*** Records for the exercise ***
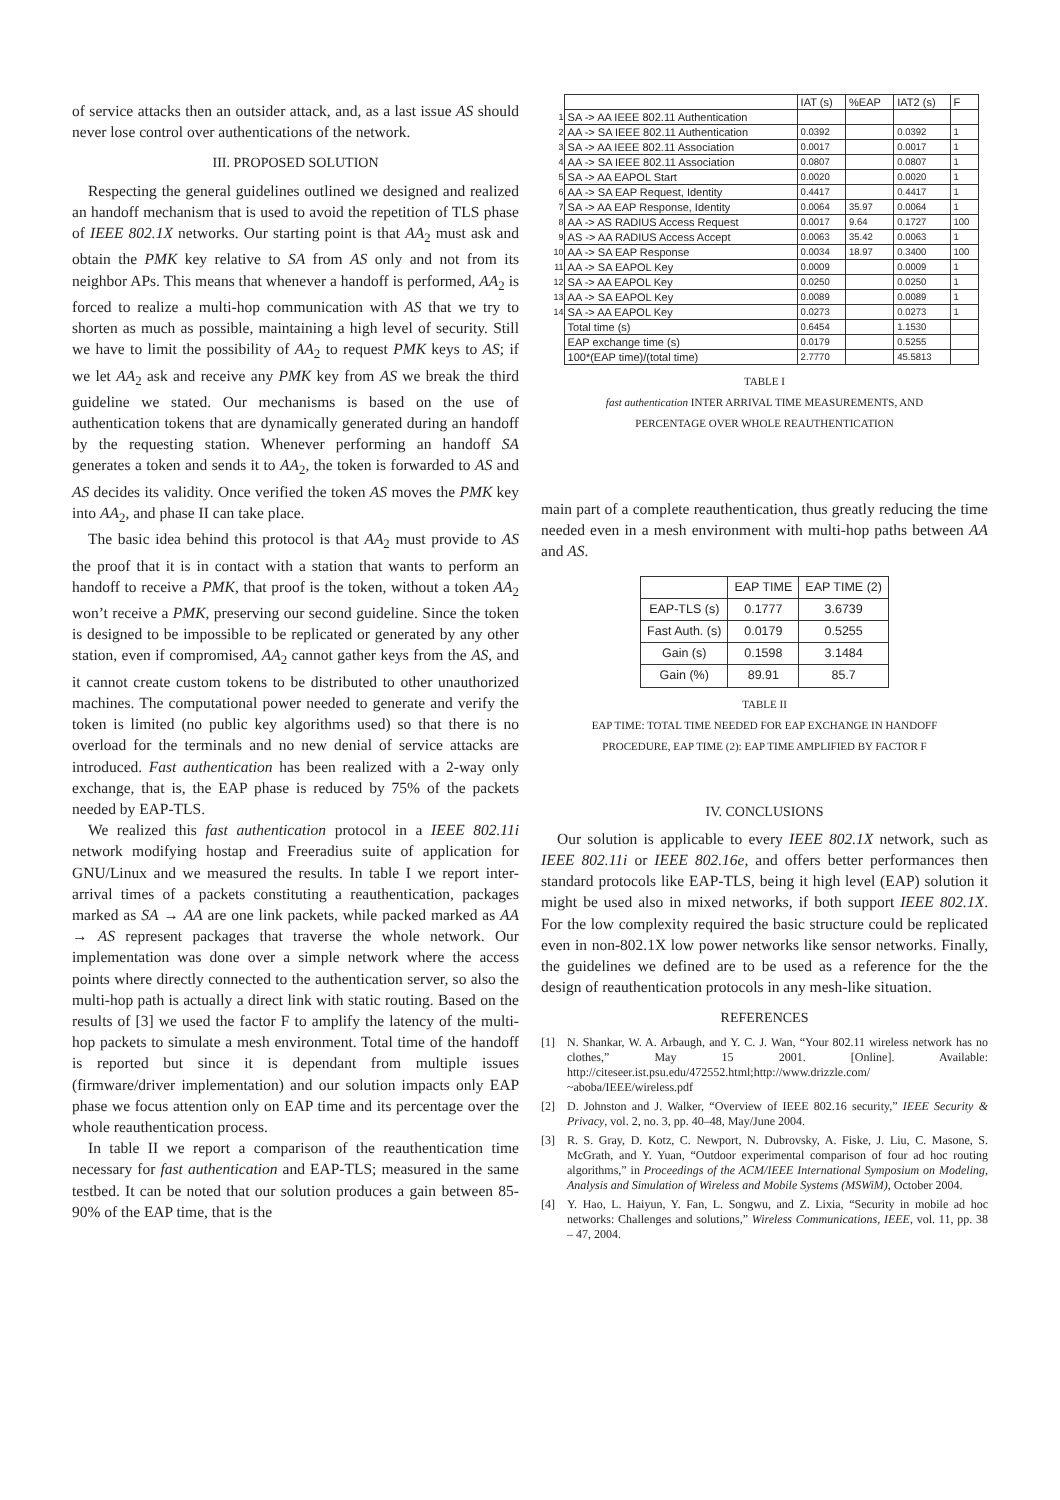of service attacks then an outsider attack, and, as a last issue AS should never lose control over authentications of the network.
III. PROPOSED SOLUTION
Respecting the general guidelines outlined we designed and realized an handoff mechanism that is used to avoid the repetition of TLS phase of IEEE 802.1X networks. Our starting point is that AA<sub>2</sub> must ask and obtain the PMK key relative to SA from AS only and not from its neighbor APs. This means that whenever a handoff is performed, AA<sub>2</sub> is forced to realize a multi-hop communication with AS that we try to shorten as much as possible, maintaining a high level of security. Still we have to limit the possibility of AA<sub>2</sub> to request PMK keys to AS; if we let AA<sub>2</sub> ask and receive any PMK key from AS we break the third guideline we stated. Our mechanisms is based on the use of authentication tokens that are dynamically generated during an handoff by the requesting station. Whenever performing an handoff SA generates a token and sends it to AA<sub>2</sub>, the token is forwarded to AS and AS decides its validity. Once verified the token AS moves the PMK key into AA<sub>2</sub>, and phase II can take place.
The basic idea behind this protocol is that AA<sub>2</sub> must provide to AS the proof that it is in contact with a station that wants to perform an handoff to receive a PMK, that proof is the token, without a token AA<sub>2</sub> won’t receive a PMK, preserving our second guideline. Since the token is designed to be impossible to be replicated or generated by any other station, even if compromised, AA<sub>2</sub> cannot gather keys from the AS, and it cannot create custom tokens to be distributed to other unauthorized machines. The computational power needed to generate and verify the token is limited (no public key algorithms used) so that there is no overload for the terminals and no new denial of service attacks are introduced. Fast authentication has been realized with a 2-way only exchange, that is, the EAP phase is reduced by 75% of the packets needed by EAP-TLS.
We realized this fast authentication protocol in a IEEE 802.11i network modifying hostap and Freeradius suite of application for GNU/Linux and we measured the results. In table I we report inter-arrival times of a packets constituting a reauthentication, packages marked as SA → AA are one link packets, while packed marked as AA → AS represent packages that traverse the whole network. Our implementation was done over a simple network where the access points where directly connected to the authentication server, so also the multi-hop path is actually a direct link with static routing. Based on the results of [3] we used the factor F to amplify the latency of the multi-hop packets to simulate a mesh environment. Total time of the handoff is reported but since it is dependant from multiple issues (firmware/driver implementation) and our solution impacts only EAP phase we focus attention only on EAP time and its percentage over the whole reauthentication process.
In table II we report a comparison of the reauthentication time necessary for fast authentication and EAP-TLS; measured in the same testbed. It can be noted that our solution produces a gain between 85-90% of the EAP time, that is the
| | | IAT (s) | %EAP | IAT2 (s) | F |
| 1 | SA -> AA IEEE 802.11 Authentication | | | | |
| 2 | AA -> SA IEEE 802.11 Authentication | 0.0392 | | 0.0392 | 1 |
| 3 | SA -> AA IEEE 802.11 Association | 0.0017 | | 0.0017 | 1 |
| 4 | AA -> SA IEEE 802.11 Association | 0.0807 | | 0.0807 | 1 |
| 5 | SA -> AA EAPOL Start | 0.0020 | | 0.0020 | 1 |
| 6 | AA -> SA EAP Request, Identity | 0.4417 | | 0.4417 | 1 |
| 7 | SA -> AA EAP Response, Identity | 0.0064 | 35.97 | 0.0064 | 1 |
| 8 | AA -> AS RADIUS Access Request | 0.0017 | 9.64 | 0.1727 | 100 |
| 9 | AS -> AA RADIUS Access Accept | 0.0063 | 35.42 | 0.0063 | 1 |
| 10 | AA -> SA EAP Response | 0.0034 | 18.97 | 0.3400 | 100 |
| 11 | AA -> SA EAPOL Key | 0.0009 | | 0.0009 | 1 |
| 12 | SA -> AA EAPOL Key | 0.0250 | | 0.0250 | 1 |
| 13 | AA -> SA EAPOL Key | 0.0089 | | 0.0089 | 1 |
| 14 | SA -> AA EAPOL Key | 0.0273 | | 0.0273 | 1 |
| | Total time (s) | 0.6454 | | 1.1530 | |
| | EAP exchange time (s) | 0.0179 | | 0.5255 | |
| | 100*(EAP time)/(total time) | 2.7770 | | 45.5813 | |
TABLE I
fast authentication INTER ARRIVAL TIME MEASUREMENTS, AND
PERCENTAGE OVER WHOLE REAUTHENTICATION
main part of a complete reauthentication, thus greatly reducing the time needed even in a mesh environment with multi-hop paths between AA and AS.
| | EAP TIME | EAP TIME (2) |
| --- | --- | --- |
| EAP-TLS (s) | 0.1777 | 3.6739 |
| Fast Auth. (s) | 0.0179 | 0.5255 |
| Gain (s) | 0.1598 | 3.1484 |
| Gain (%) | 89.91 | 85.7 |
TABLE II
EAP TIME: TOTAL TIME NEEDED FOR EAP EXCHANGE IN HANDOFF
PROCEDURE, EAP TIME (2): EAP TIME AMPLIFIED BY FACTOR F
IV. CONCLUSIONS
Our solution is applicable to every IEEE 802.1X network, such as IEEE 802.11i or IEEE 802.16e, and offers better performances then standard protocols like EAP-TLS, being it high level (EAP) solution it might be used also in mixed networks, if both support IEEE 802.1X. For the low complexity required the basic structure could be replicated even in non-802.1X low power networks like sensor networks. Finally, the guidelines we defined are to be used as a reference for the the design of reauthentication protocols in any mesh-like situation.
REFERENCES
[1] N. Shankar, W. A. Arbaugh, and Y. C. J. Wan, “Your 802.11 wireless network has no clothes,” May 15 2001. [Online]. Available: http://citeseer.ist.psu.edu/472552.html;http://www.drizzle.com/ ~aboba/IEEE/wireless.pdf
[2] D. Johnston and J. Walker, “Overview of IEEE 802.16 security,” IEEE Security & Privacy, vol. 2, no. 3, pp. 40–48, May/June 2004.
[3] R. S. Gray, D. Kotz, C. Newport, N. Dubrovsky, A. Fiske, J. Liu, C. Masone, S. McGrath, and Y. Yuan, “Outdoor experimental comparison of four ad hoc routing algorithms,” in Proceedings of the ACM/IEEE International Symposium on Modeling, Analysis and Simulation of Wireless and Mobile Systems (MSWiM), October 2004.
[4] Y. Hao, L. Haiyun, Y. Fan, L. Songwu, and Z. Lixia, “Security in mobile ad hoc networks: Challenges and solutions,” Wireless Communications, IEEE, vol. 11, pp. 38 – 47, 2004.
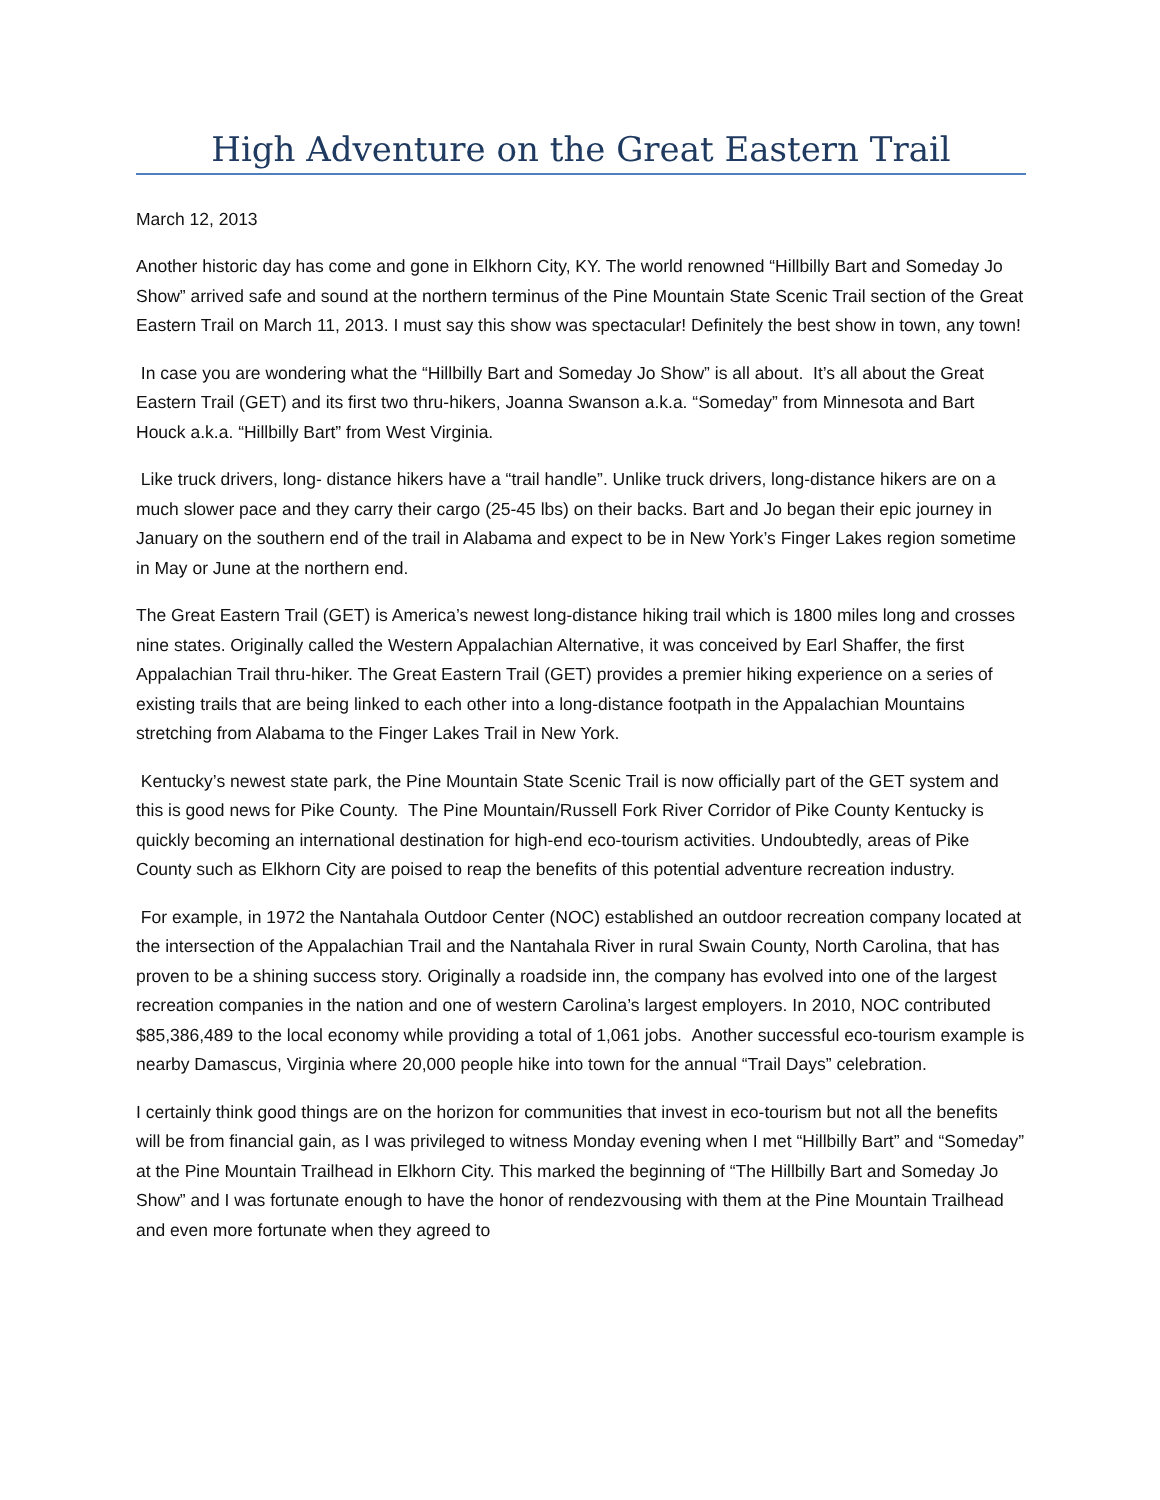High Adventure on the Great Eastern Trail
March 12, 2013
Another historic day has come and gone in Elkhorn City, KY. The world renowned “Hillbilly Bart and Someday Jo Show” arrived safe and sound at the northern terminus of the Pine Mountain State Scenic Trail section of the Great Eastern Trail on March 11, 2013. I must say this show was spectacular! Definitely the best show in town, any town!
In case you are wondering what the “Hillbilly Bart and Someday Jo Show” is all about. It’s all about the Great Eastern Trail (GET) and its first two thru-hikers, Joanna Swanson a.k.a. “Someday” from Minnesota and Bart Houck a.k.a. “Hillbilly Bart” from West Virginia.
Like truck drivers, long- distance hikers have a “trail handle”. Unlike truck drivers, long-distance hikers are on a much slower pace and they carry their cargo (25-45 lbs) on their backs. Bart and Jo began their epic journey in January on the southern end of the trail in Alabama and expect to be in New York’s Finger Lakes region sometime in May or June at the northern end.
The Great Eastern Trail (GET) is America’s newest long-distance hiking trail which is 1800 miles long and crosses nine states. Originally called the Western Appalachian Alternative, it was conceived by Earl Shaffer, the first Appalachian Trail thru-hiker. The Great Eastern Trail (GET) provides a premier hiking experience on a series of existing trails that are being linked to each other into a long-distance footpath in the Appalachian Mountains stretching from Alabama to the Finger Lakes Trail in New York.
Kentucky’s newest state park, the Pine Mountain State Scenic Trail is now officially part of the GET system and this is good news for Pike County. The Pine Mountain/Russell Fork River Corridor of Pike County Kentucky is quickly becoming an international destination for high-end eco-tourism activities. Undoubtedly, areas of Pike County such as Elkhorn City are poised to reap the benefits of this potential adventure recreation industry.
For example, in 1972 the Nantahala Outdoor Center (NOC) established an outdoor recreation company located at the intersection of the Appalachian Trail and the Nantahala River in rural Swain County, North Carolina, that has proven to be a shining success story. Originally a roadside inn, the company has evolved into one of the largest recreation companies in the nation and one of western Carolina’s largest employers. In 2010, NOC contributed $85,386,489 to the local economy while providing a total of 1,061 jobs. Another successful eco-tourism example is nearby Damascus, Virginia where 20,000 people hike into town for the annual “Trail Days” celebration.
I certainly think good things are on the horizon for communities that invest in eco-tourism but not all the benefits will be from financial gain, as I was privileged to witness Monday evening when I met “Hillbilly Bart” and “Someday” at the Pine Mountain Trailhead in Elkhorn City. This marked the beginning of “The Hillbilly Bart and Someday Jo Show” and I was fortunate enough to have the honor of rendezvousing with them at the Pine Mountain Trailhead and even more fortunate when they agreed to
*** End of Records for the exercise ***
§ **Problem description**: Look above for the line with "0.0807 | 1 |" and the line with "PERCENTAGE OVER WHOLE REAUTHENTICATION". Retype those two lines and every line between them exactly, adding nothing.

§ **Result of this task**:
| 4 | AA -> SA IEEE 802.11 Association | 0.0807 | | 0.0807 | 1 |
| 5 | SA -> AA EAPOL Start | 0.0020 | | 0.0020 | 1 |
| 6 | AA -> SA EAP Request, Identity | 0.4417 | | 0.4417 | 1 |
| 7 | SA -> AA EAP Response, Identity | 0.0064 | 35.97 | 0.0064 | 1 |
| 8 | AA -> AS RADIUS Access Request | 0.0017 | 9.64 | 0.1727 | 100 |
| 9 | AS -> AA RADIUS Access Accept | 0.0063 | 35.42 | 0.0063 | 1 |
| 10 | AA -> SA EAP Response | 0.0034 | 18.97 | 0.3400 | 100 |
| 11 | AA -> SA EAPOL Key | 0.0009 | | 0.0009 | 1 |
| 12 | SA -> AA EAPOL Key | 0.0250 | | 0.0250 | 1 |
| 13 | AA -> SA EAPOL Key | 0.0089 | | 0.0089 | 1 |
| 14 | SA -> AA EAPOL Key | 0.0273 | | 0.0273 | 1 |
| | Total time (s) | 0.6454 | | 1.1530 | |
| | EAP exchange time (s) | 0.0179 | | 0.5255 | |
| | 100*(EAP time)/(total time) | 2.7770 | | 45.5813 | |
TABLE I
fast authentication INTER ARRIVAL TIME MEASUREMENTS, AND
PERCENTAGE OVER WHOLE REAUTHENTICATION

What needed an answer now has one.